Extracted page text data

▼

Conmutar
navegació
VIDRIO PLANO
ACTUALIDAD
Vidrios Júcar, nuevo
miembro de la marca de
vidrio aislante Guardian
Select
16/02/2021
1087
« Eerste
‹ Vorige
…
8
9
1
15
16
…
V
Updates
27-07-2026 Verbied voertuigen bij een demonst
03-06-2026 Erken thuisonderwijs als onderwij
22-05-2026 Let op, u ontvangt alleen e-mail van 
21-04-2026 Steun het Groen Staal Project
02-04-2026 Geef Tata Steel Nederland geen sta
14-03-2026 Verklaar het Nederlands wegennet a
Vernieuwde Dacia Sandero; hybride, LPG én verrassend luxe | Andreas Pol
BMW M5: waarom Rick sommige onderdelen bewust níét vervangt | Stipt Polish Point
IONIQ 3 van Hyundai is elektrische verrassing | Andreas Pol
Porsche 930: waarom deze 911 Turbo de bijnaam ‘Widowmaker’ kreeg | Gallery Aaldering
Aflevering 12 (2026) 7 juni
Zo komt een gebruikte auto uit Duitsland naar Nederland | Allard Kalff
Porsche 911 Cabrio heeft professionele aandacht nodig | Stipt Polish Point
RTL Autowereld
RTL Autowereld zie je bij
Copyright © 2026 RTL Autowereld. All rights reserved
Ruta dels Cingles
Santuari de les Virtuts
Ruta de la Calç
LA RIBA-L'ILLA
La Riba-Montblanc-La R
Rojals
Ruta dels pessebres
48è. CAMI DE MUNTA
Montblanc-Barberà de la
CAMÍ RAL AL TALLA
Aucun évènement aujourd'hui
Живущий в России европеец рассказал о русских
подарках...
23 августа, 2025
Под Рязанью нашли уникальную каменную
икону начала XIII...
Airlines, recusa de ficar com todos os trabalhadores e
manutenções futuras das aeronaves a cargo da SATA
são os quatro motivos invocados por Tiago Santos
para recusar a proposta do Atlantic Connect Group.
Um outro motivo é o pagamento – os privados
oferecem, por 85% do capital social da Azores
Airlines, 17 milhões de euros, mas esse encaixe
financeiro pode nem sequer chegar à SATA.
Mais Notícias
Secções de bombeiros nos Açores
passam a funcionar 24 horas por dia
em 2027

▲
▼

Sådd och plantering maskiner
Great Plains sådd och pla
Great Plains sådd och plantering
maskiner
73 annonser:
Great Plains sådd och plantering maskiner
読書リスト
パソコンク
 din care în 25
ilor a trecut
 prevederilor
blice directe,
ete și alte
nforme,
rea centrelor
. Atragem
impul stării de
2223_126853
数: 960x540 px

▲

■ **Task objective**
From the records above, print exactly the lines that run from the line with "ete și alte" to the line with "数: 960x540 px", inclusive.

■ **Finished exercise**
ete și alte
nforme,
rea centrelor
. Atragem
impul stării de
2223_126853
数: 960x540 px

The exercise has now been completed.